(Dataset entries)
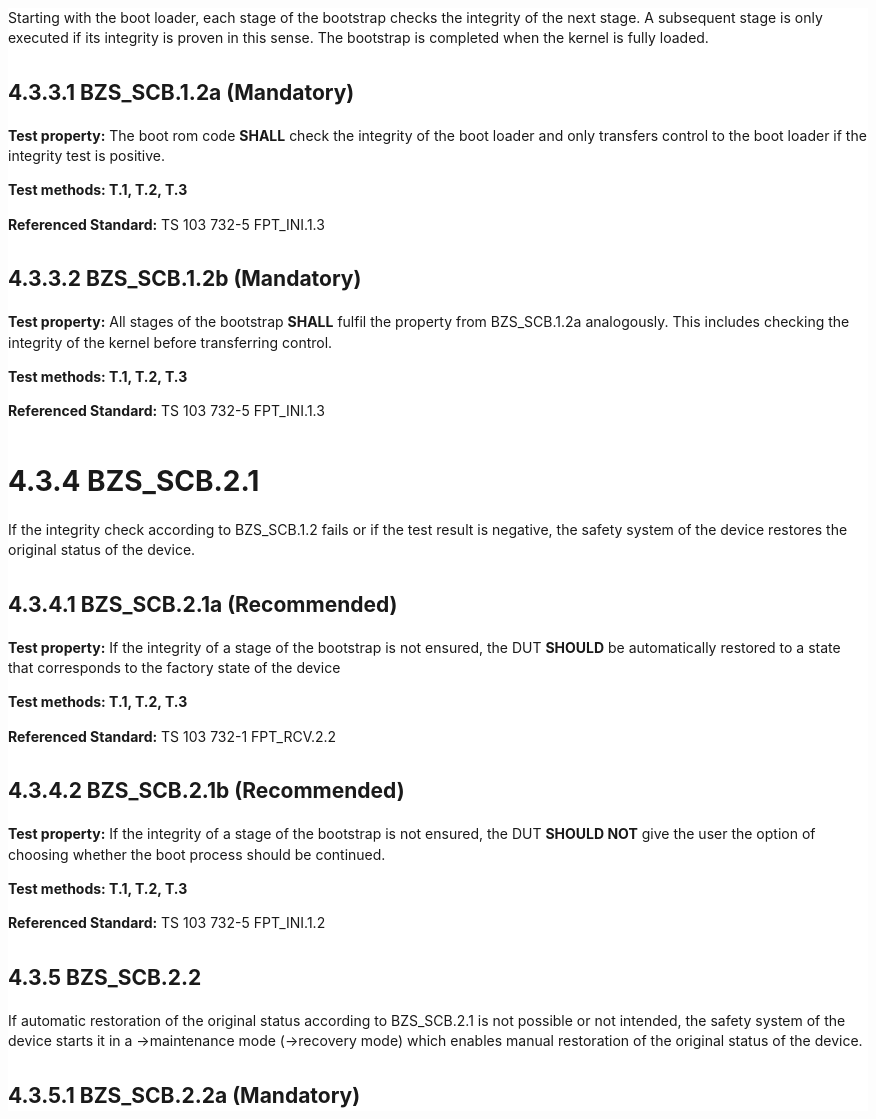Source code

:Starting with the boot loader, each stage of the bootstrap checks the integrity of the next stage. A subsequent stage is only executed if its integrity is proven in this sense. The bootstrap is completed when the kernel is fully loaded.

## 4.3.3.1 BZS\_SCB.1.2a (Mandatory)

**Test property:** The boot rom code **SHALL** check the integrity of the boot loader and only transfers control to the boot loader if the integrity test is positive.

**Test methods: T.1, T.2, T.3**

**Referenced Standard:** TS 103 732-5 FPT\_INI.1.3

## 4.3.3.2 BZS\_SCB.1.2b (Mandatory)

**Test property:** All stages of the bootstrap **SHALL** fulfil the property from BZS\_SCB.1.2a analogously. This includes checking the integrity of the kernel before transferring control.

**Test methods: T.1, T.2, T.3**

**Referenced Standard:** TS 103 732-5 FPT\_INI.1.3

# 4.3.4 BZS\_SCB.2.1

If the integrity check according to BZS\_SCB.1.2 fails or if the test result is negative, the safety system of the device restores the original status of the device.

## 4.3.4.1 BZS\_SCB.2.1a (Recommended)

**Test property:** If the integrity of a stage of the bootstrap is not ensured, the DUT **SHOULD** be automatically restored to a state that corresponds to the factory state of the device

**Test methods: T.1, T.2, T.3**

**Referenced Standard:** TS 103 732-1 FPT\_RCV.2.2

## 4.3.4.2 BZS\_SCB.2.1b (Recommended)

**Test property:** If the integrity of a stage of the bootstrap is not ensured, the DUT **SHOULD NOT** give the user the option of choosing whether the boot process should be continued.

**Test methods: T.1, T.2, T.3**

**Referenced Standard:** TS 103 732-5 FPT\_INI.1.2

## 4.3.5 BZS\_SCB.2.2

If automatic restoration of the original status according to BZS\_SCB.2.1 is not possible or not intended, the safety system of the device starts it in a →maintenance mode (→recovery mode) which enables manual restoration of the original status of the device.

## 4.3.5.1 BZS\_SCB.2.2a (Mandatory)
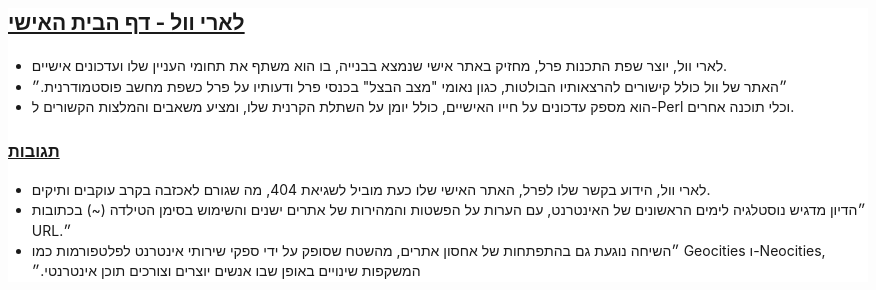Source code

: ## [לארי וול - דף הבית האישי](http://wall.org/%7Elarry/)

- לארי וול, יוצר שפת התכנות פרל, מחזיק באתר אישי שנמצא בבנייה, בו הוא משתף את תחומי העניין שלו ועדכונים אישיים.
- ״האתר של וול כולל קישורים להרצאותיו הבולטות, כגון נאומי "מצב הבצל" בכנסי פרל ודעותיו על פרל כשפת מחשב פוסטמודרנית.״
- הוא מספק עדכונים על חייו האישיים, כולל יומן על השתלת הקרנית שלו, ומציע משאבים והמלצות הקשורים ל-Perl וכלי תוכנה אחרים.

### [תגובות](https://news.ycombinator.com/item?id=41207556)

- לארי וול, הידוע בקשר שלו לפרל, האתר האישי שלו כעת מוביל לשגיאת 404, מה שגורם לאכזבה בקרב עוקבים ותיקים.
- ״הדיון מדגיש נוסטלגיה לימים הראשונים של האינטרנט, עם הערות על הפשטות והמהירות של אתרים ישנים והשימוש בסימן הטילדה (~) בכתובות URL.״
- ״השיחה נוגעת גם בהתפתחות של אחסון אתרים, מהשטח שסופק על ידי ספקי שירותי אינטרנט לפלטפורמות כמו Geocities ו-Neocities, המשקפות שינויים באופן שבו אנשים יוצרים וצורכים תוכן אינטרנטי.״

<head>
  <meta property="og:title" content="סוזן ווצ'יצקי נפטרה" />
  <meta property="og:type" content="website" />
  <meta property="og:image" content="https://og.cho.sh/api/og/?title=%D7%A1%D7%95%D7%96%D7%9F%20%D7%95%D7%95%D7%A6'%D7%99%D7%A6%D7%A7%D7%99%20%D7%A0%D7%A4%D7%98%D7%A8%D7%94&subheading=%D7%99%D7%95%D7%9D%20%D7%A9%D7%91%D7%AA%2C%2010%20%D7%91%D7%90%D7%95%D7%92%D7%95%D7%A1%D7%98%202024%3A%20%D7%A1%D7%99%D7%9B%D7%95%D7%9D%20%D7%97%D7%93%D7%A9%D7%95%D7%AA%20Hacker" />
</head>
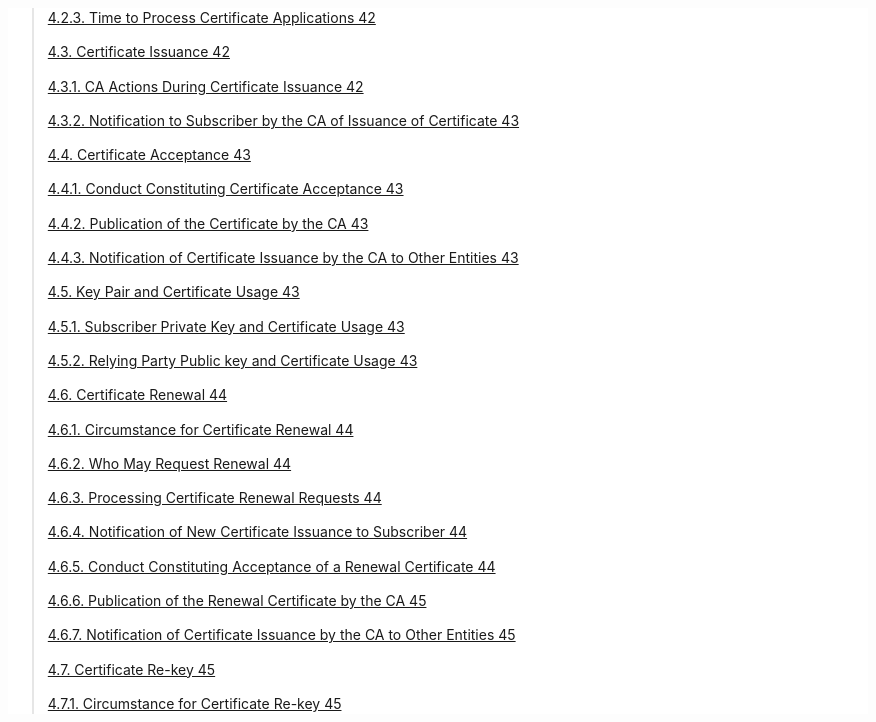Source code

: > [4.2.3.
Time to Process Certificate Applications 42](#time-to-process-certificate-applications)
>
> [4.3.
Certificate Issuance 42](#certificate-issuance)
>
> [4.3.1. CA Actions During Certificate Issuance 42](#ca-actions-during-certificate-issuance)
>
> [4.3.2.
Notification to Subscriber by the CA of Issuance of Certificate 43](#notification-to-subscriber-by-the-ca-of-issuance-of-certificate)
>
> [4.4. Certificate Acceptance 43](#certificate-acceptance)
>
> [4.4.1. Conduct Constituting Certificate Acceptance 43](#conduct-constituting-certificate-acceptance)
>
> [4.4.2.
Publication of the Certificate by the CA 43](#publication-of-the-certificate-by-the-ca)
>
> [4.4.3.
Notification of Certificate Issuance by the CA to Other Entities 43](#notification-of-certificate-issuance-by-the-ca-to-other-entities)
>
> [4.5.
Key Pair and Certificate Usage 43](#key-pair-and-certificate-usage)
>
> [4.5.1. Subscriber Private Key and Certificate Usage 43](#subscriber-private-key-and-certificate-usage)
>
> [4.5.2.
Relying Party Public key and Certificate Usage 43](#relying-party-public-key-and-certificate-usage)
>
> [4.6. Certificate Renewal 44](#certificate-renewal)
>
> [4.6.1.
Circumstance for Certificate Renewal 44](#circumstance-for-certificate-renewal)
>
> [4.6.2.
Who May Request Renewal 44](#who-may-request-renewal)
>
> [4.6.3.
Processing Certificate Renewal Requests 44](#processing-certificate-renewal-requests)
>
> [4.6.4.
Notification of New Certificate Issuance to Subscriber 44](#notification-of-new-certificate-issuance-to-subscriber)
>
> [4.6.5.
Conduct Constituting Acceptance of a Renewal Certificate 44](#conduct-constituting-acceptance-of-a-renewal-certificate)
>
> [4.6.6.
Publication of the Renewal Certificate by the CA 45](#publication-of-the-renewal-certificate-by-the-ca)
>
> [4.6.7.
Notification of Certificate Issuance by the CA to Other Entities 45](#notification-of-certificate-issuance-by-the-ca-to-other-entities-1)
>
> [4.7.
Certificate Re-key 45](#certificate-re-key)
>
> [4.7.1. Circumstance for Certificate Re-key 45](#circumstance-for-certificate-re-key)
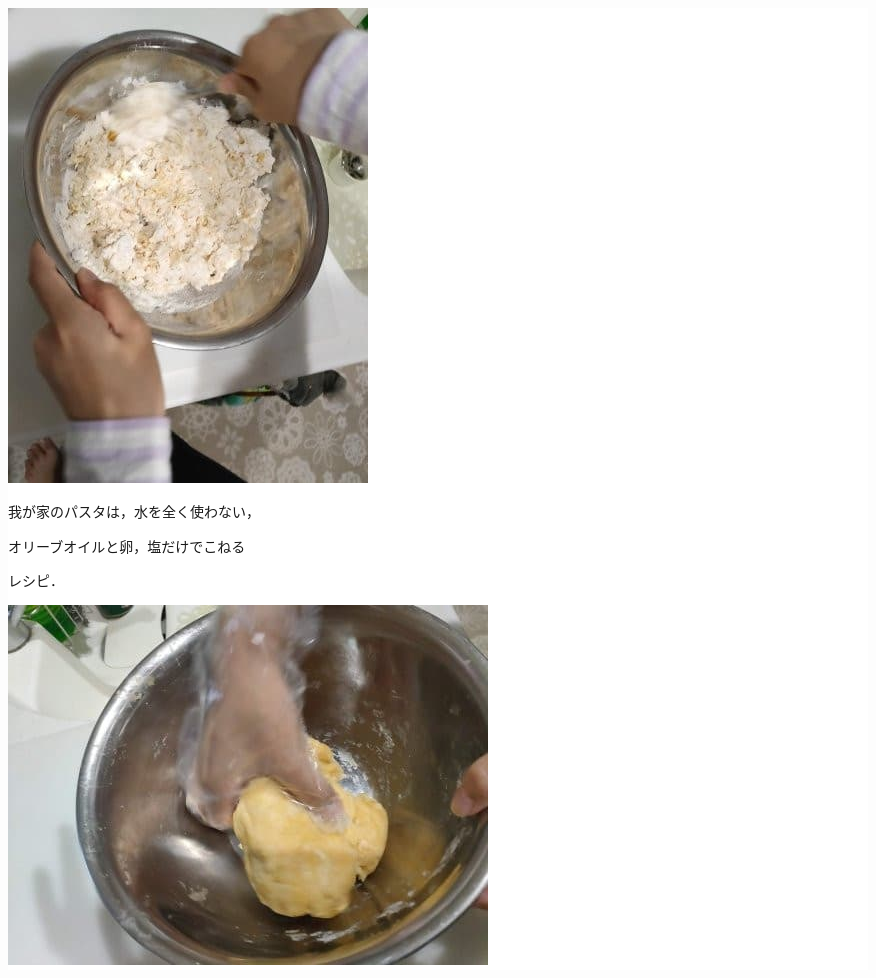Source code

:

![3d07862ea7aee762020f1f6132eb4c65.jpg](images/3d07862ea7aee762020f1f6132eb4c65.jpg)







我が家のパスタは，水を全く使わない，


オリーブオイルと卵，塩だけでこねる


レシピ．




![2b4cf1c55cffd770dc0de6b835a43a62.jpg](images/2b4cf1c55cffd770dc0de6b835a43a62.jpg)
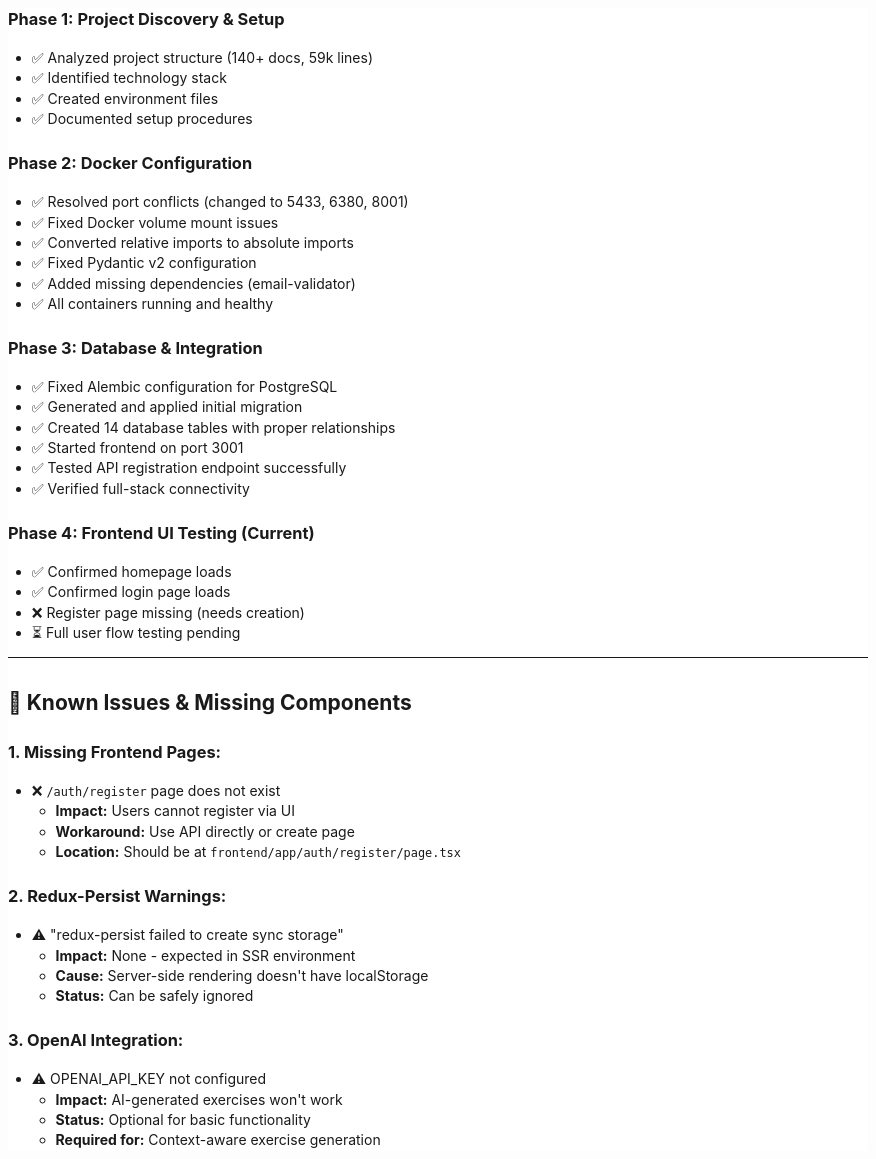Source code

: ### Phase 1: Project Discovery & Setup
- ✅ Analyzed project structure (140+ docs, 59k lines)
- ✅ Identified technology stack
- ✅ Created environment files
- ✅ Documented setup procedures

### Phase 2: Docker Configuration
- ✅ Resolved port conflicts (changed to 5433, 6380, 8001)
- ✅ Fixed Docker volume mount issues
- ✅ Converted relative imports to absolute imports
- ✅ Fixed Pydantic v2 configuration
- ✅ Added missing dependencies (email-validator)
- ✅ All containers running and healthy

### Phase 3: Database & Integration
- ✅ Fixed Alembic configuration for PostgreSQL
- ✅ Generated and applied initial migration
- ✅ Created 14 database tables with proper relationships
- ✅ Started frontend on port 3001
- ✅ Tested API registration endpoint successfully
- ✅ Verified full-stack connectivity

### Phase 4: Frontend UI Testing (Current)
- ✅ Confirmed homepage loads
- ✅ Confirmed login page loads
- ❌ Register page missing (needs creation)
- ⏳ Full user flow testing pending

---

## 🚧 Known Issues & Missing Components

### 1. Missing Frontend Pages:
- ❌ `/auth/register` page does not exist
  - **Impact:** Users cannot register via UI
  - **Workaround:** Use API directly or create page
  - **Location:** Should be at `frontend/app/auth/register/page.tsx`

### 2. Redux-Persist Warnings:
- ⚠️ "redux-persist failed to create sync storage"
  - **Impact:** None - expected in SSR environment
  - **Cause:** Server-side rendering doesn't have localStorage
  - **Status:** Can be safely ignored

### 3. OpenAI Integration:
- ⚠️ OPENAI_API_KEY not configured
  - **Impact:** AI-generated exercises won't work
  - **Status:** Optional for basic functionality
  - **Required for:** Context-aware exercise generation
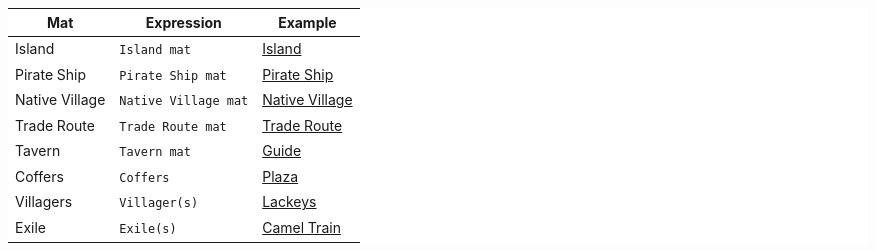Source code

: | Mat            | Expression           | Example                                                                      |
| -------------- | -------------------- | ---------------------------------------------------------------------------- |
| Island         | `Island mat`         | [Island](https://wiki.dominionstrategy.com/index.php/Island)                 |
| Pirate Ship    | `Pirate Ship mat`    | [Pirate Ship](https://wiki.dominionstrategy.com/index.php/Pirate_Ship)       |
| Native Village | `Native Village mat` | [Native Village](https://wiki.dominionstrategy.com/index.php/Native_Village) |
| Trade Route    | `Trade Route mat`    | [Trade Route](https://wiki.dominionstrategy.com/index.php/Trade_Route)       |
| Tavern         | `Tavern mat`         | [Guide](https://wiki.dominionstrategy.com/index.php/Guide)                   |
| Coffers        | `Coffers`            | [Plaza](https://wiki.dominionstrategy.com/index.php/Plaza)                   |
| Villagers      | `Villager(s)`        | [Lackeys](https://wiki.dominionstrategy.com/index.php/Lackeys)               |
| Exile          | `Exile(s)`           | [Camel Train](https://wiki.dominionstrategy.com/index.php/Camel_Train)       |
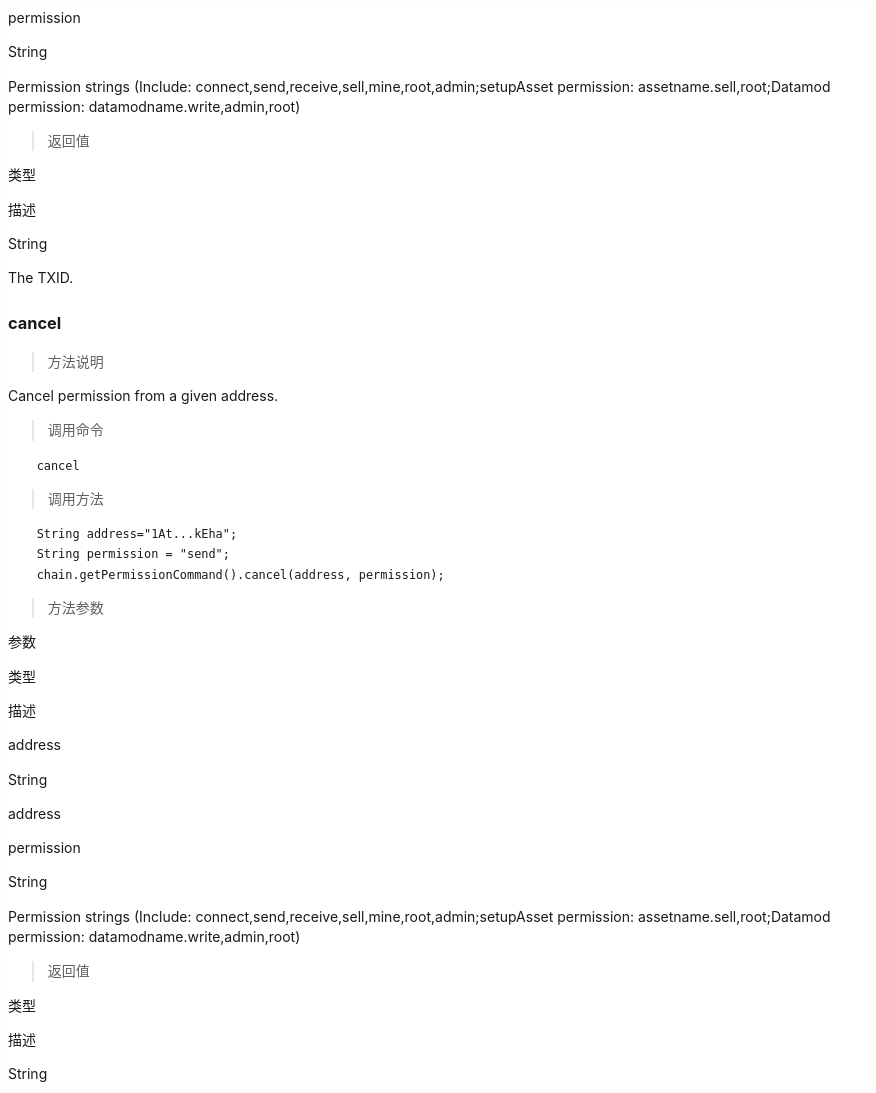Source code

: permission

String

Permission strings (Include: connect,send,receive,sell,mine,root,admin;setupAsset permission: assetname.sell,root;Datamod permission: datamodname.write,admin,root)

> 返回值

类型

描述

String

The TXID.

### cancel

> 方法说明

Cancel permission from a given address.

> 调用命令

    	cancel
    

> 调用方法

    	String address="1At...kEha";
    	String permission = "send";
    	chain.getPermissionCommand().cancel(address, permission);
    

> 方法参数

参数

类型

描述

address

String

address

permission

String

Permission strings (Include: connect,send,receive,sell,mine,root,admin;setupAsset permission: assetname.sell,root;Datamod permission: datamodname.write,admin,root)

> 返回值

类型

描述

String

■ Assigned task ■
Find the word "device" in the records, and report each line that has it.

■ Your response ■
If the integrity check according to BZS\_SCB.1.2 fails or if the test result is negative, the safety system of the device restores the original status of the device.
**Test property:** If the integrity of a stage of the bootstrap is not ensured, the DUT **SHOULD** be automatically restored to a state that corresponds to the factory state of the device
If automatic restoration of the original status according to BZS\_SCB.2.1 is not possible or not intended, the safety system of the device starts it in a →maintenance mode (→recovery mode) which enables manual restoration of the original status of the device.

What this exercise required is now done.